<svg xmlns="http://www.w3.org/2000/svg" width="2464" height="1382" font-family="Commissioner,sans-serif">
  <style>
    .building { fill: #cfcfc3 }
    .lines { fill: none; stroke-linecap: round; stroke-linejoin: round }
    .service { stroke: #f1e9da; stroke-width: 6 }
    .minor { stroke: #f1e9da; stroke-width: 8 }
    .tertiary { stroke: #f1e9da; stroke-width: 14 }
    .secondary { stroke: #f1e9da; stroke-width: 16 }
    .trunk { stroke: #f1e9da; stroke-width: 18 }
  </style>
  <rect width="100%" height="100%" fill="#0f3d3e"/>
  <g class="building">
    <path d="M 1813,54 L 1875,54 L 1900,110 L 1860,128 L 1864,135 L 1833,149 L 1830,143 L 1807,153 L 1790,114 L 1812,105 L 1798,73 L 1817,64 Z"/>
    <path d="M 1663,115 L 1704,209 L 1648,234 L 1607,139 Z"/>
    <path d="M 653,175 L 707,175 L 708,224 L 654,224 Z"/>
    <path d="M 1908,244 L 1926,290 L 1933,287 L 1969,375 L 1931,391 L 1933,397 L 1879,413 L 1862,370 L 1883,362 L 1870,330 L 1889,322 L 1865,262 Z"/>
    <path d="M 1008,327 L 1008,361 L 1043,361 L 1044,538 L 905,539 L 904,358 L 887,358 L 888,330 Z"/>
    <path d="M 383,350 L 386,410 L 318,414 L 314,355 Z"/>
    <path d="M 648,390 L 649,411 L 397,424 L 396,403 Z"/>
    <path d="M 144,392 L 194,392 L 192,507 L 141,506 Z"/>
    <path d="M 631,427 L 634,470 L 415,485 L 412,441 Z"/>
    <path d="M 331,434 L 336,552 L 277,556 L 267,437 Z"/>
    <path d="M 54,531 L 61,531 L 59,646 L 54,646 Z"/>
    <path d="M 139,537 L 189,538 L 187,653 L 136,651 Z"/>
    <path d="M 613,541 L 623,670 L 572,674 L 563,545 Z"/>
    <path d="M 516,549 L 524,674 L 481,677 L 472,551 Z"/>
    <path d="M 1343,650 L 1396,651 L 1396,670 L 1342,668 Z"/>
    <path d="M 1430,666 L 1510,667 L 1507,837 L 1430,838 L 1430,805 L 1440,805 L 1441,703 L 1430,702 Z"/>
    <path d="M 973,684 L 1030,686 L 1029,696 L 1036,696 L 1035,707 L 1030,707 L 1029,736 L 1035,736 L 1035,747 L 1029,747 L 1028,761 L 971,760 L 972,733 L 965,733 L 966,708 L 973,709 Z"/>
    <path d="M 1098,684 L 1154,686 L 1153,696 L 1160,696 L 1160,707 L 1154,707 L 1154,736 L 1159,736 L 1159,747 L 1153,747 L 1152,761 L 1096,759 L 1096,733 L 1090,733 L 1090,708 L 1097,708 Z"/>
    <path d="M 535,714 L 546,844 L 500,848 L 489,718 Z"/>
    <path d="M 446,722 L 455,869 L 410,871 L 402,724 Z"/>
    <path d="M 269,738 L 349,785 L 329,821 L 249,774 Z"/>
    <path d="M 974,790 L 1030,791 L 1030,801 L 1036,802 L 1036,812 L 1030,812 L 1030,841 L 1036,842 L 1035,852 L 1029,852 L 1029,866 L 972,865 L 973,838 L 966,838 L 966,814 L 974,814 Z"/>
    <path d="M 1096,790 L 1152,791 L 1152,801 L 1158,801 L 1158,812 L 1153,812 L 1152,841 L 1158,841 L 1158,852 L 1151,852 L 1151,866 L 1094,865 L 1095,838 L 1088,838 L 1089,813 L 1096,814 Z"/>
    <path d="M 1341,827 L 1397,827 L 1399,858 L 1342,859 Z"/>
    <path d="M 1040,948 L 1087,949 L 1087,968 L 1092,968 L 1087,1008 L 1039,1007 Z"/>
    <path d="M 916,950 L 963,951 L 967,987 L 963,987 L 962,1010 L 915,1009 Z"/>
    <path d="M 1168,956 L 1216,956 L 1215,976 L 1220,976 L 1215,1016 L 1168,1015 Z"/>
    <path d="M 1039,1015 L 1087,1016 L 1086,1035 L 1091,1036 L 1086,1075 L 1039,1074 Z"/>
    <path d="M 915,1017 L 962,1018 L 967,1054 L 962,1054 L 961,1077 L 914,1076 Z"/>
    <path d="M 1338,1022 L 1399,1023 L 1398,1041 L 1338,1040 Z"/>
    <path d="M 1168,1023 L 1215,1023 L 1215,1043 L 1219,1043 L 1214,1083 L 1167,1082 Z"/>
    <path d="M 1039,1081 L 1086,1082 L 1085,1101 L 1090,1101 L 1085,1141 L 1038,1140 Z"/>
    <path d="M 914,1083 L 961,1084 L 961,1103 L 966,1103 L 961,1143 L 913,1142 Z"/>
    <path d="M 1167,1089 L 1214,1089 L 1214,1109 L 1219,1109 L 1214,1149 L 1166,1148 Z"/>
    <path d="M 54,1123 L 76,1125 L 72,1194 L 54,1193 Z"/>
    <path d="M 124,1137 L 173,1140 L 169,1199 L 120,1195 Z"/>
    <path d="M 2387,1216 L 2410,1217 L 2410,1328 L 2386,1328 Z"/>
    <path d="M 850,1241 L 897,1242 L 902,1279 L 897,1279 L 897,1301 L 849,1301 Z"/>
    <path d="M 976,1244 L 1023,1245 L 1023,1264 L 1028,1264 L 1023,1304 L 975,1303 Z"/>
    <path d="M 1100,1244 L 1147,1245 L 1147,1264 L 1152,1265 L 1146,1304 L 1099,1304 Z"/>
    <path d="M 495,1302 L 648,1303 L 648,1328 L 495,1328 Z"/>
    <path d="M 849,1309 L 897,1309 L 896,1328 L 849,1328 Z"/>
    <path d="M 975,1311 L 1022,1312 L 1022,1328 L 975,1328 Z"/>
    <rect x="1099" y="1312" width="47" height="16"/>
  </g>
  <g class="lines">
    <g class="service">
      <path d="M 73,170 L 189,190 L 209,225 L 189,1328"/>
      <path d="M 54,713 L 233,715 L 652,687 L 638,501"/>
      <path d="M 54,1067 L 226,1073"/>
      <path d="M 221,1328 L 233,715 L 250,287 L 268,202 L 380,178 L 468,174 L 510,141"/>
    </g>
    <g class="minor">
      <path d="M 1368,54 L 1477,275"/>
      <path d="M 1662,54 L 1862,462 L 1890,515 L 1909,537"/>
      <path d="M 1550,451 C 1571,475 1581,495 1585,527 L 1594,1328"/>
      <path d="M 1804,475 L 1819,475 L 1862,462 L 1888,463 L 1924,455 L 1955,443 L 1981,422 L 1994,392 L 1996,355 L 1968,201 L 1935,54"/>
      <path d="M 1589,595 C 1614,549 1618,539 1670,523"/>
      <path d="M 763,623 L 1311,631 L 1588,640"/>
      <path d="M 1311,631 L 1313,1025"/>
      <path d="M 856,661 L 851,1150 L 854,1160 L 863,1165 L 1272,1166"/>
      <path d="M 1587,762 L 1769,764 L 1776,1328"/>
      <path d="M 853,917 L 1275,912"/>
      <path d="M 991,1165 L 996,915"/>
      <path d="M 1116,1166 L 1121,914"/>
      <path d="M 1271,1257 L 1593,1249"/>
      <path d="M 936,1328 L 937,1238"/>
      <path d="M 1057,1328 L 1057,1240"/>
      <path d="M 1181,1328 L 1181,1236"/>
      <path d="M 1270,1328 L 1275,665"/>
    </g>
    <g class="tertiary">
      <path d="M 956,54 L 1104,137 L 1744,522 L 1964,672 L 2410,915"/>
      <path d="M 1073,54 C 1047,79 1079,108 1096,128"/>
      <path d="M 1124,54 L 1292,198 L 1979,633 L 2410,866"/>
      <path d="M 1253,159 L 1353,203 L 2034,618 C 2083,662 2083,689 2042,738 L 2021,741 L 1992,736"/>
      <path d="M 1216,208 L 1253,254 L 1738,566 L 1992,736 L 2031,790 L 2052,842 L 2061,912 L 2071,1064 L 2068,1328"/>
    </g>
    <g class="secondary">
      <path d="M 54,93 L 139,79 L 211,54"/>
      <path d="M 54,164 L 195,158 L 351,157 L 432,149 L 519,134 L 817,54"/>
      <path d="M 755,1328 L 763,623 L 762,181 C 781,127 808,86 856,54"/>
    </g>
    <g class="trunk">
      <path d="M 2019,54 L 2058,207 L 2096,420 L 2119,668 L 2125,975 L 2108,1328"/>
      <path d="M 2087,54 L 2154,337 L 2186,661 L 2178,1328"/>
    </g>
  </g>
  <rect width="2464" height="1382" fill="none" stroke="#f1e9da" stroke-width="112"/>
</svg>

····················

Out of the entries above, write out only the lines between the line holding "#f1e9da; stroke-width: 16" and the line holding "653,175 L 707,175", inclusive, each exactly as given.

## Written response
    .secondary { stroke: #f1e9da; stroke-width: 16 }
    .trunk { stroke: #f1e9da; stroke-width: 18 }
  </style>
  <rect width="100%" height="100%" fill="#0f3d3e"/>
  <g class="building">
    <path d="M 1813,54 L 1875,54 L 1900,110 L 1860,128 L 1864,135 L 1833,149 L 1830,143 L 1807,153 L 1790,114 L 1812,105 L 1798,73 L 1817,64 Z"/>
    <path d="M 1663,115 L 1704,209 L 1648,234 L 1607,139 Z"/>
    <path d="M 653,175 L 707,175 L 708,224 L 654,224 Z"/>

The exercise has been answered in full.